- [Aim of the task]:
Could the data below be printed out exactly, with the pictures left out?
[[ Raw data, beginning ]]
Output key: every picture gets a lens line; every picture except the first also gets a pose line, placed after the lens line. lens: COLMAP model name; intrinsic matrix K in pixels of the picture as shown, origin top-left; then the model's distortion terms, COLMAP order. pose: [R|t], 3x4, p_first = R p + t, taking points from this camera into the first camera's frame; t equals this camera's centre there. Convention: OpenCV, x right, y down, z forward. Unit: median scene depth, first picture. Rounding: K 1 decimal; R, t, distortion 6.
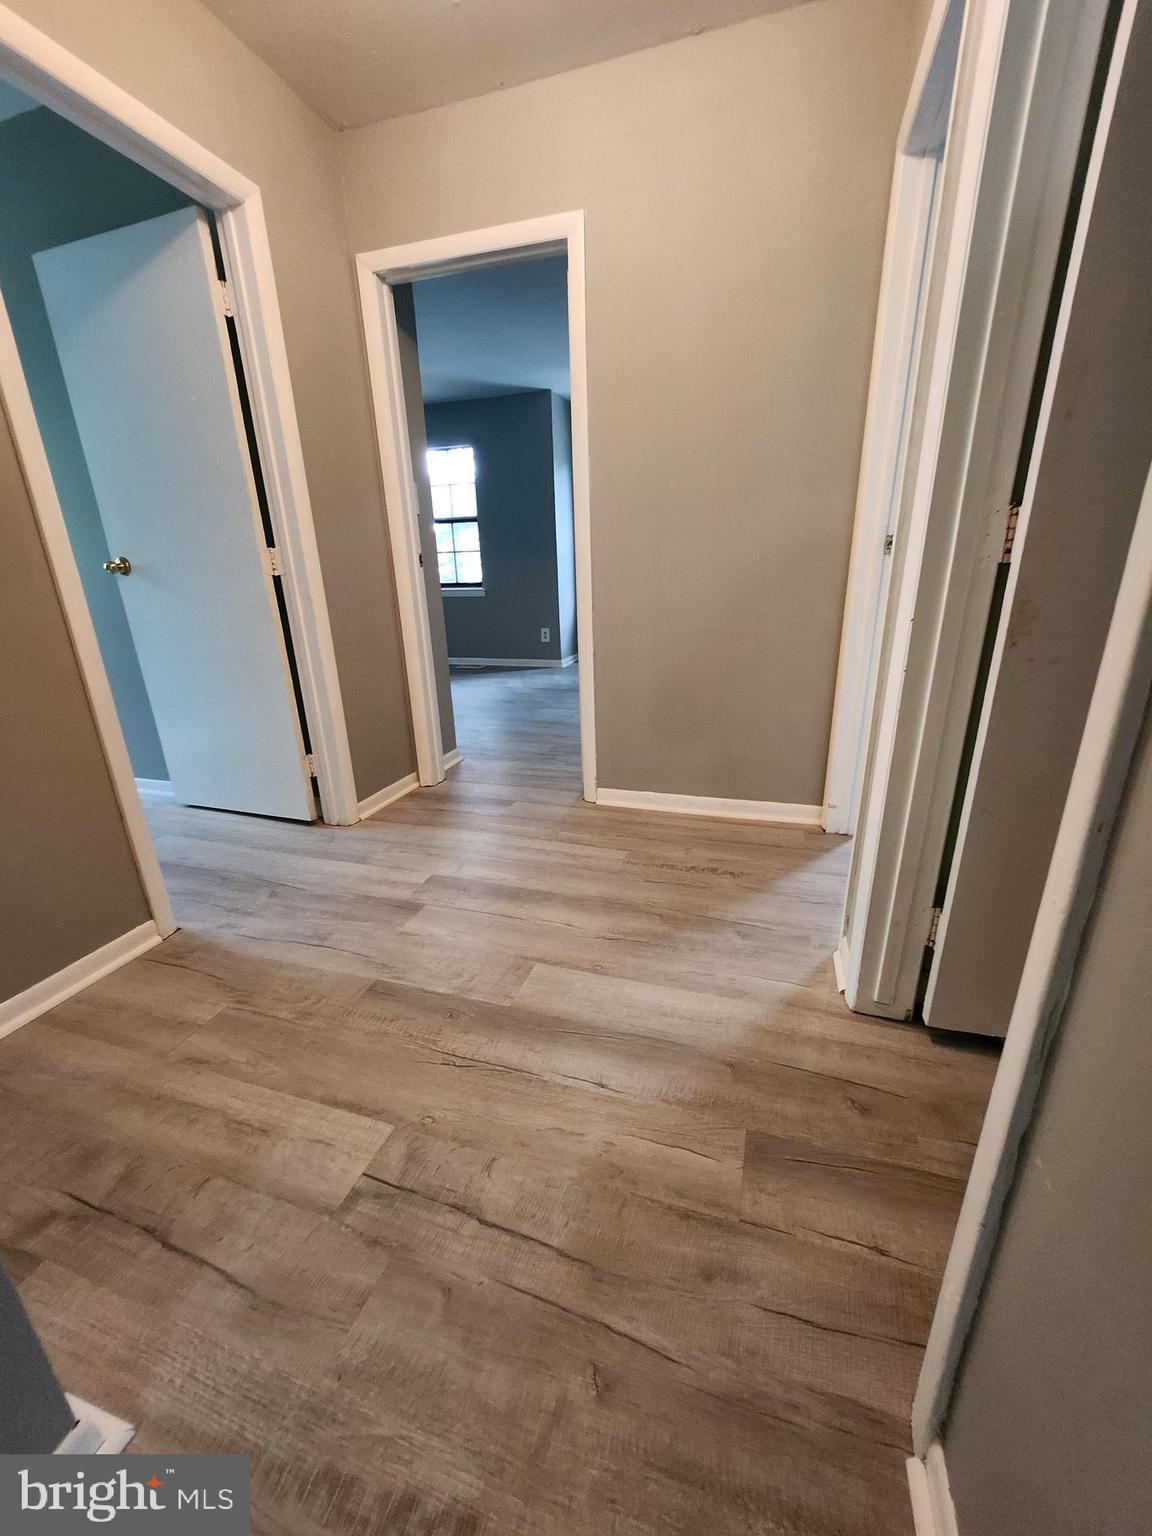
lens RADIAL K [[600.6, 0, 581.1], [0, 600.6, 768.7], [0, 0, 1]] dist [-0.008861, 0.004046]
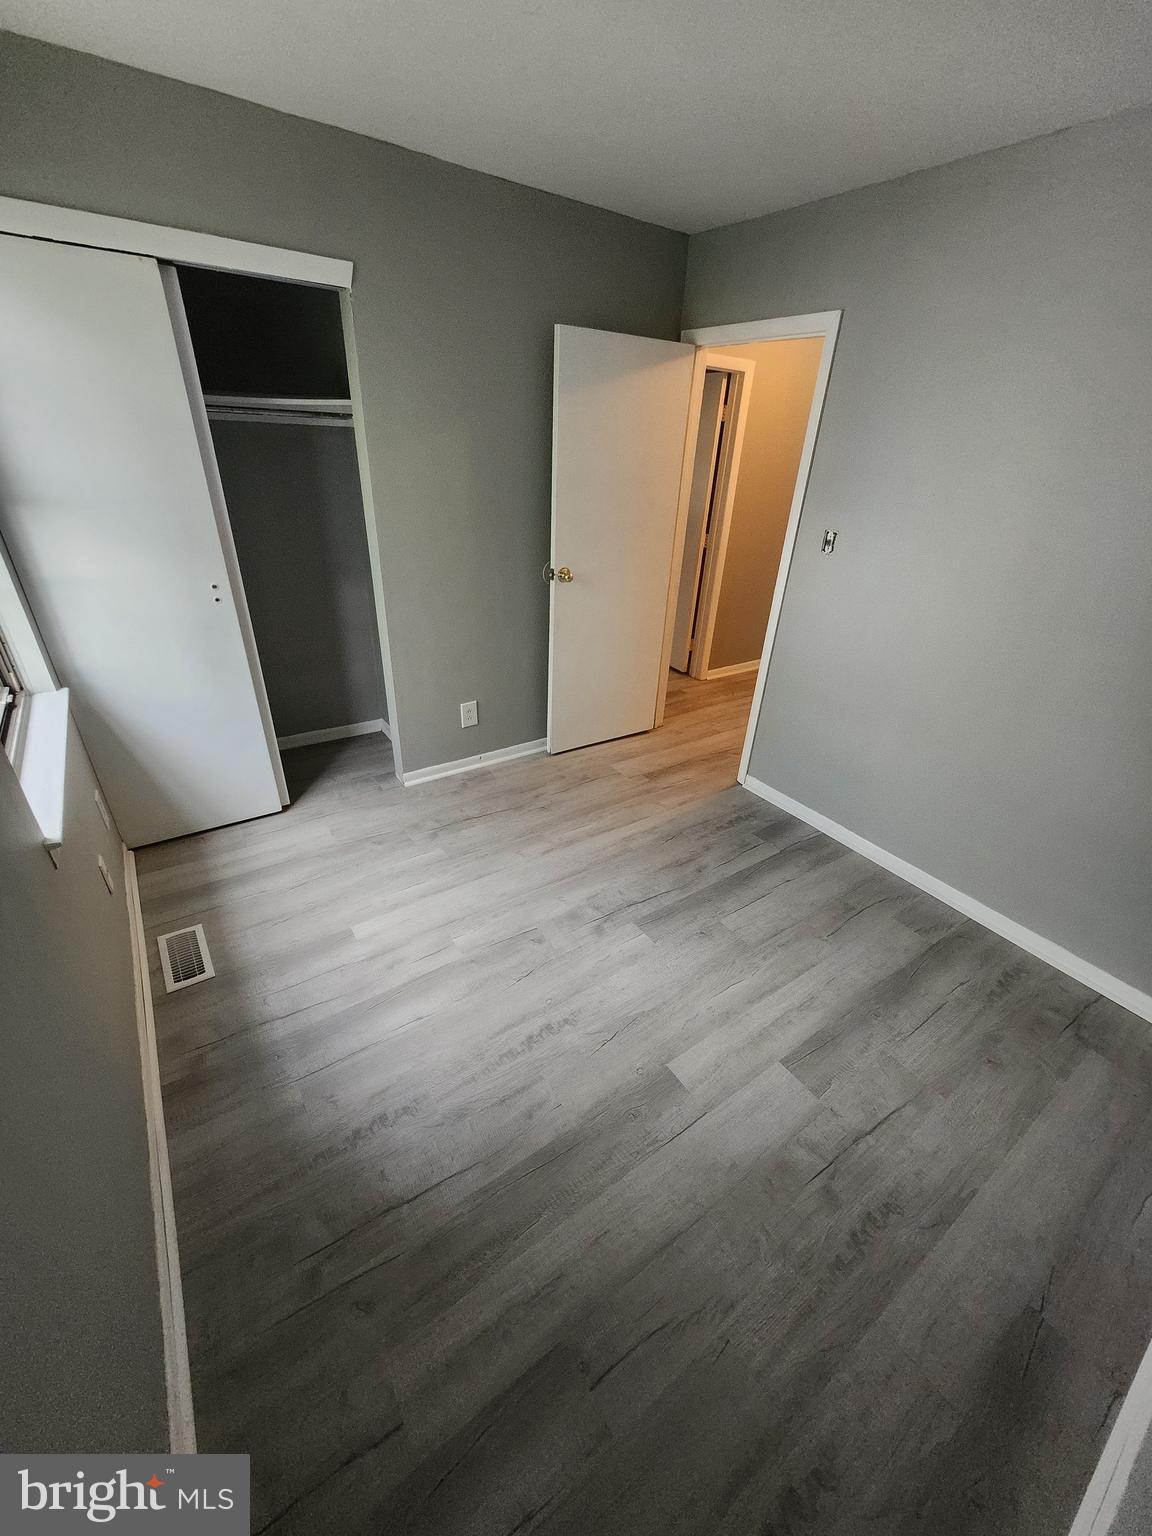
lens RADIAL K [[600.6, 0, 581.1], [0, 600.6, 768.7], [0, 0, 1]] dist [-0.008861, 0.004046]
pose [[0.598169, -0.338439, 0.726397, -1.807455], [0.199900, 0.940806, 0.273723, -0.293336], [-0.776038, -0.018526, 0.630415, 0.161279]]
[[ Raw data, end ]]
- [Written solution]:
Output key: every picture gets a lens line; every picture except the first also gets a pose line, placed after the lens line. lens: COLMAP model name; intrinsic matrix K in pixels of the picture as shown, origin top-left; then the model's distortion terms, COLMAP order. pose: [R|t], 3x4, p_first = R p + t, taking points from this camera into the first camera's frame; t equals this camera's centre there. Convention: OpenCV, x right, y down, z forward. Unit: median scene depth, first picture. Rounding: K 1 decimal; R, t, distortion 6.
lens RADIAL K [[600.6, 0, 581.1], [0, 600.6, 768.7], [0, 0, 1]] dist [-0.008861, 0.004046]
lens RADIAL K [[600.6, 0, 581.1], [0, 600.6, 768.7], [0, 0, 1]] dist [-0.008861, 0.004046]
pose [[0.598169, -0.338439, 0.726397, -1.807455], [0.199900, 0.940806, 0.273723, -0.293336], [-0.776038, -0.018526, 0.630415, 0.161279]]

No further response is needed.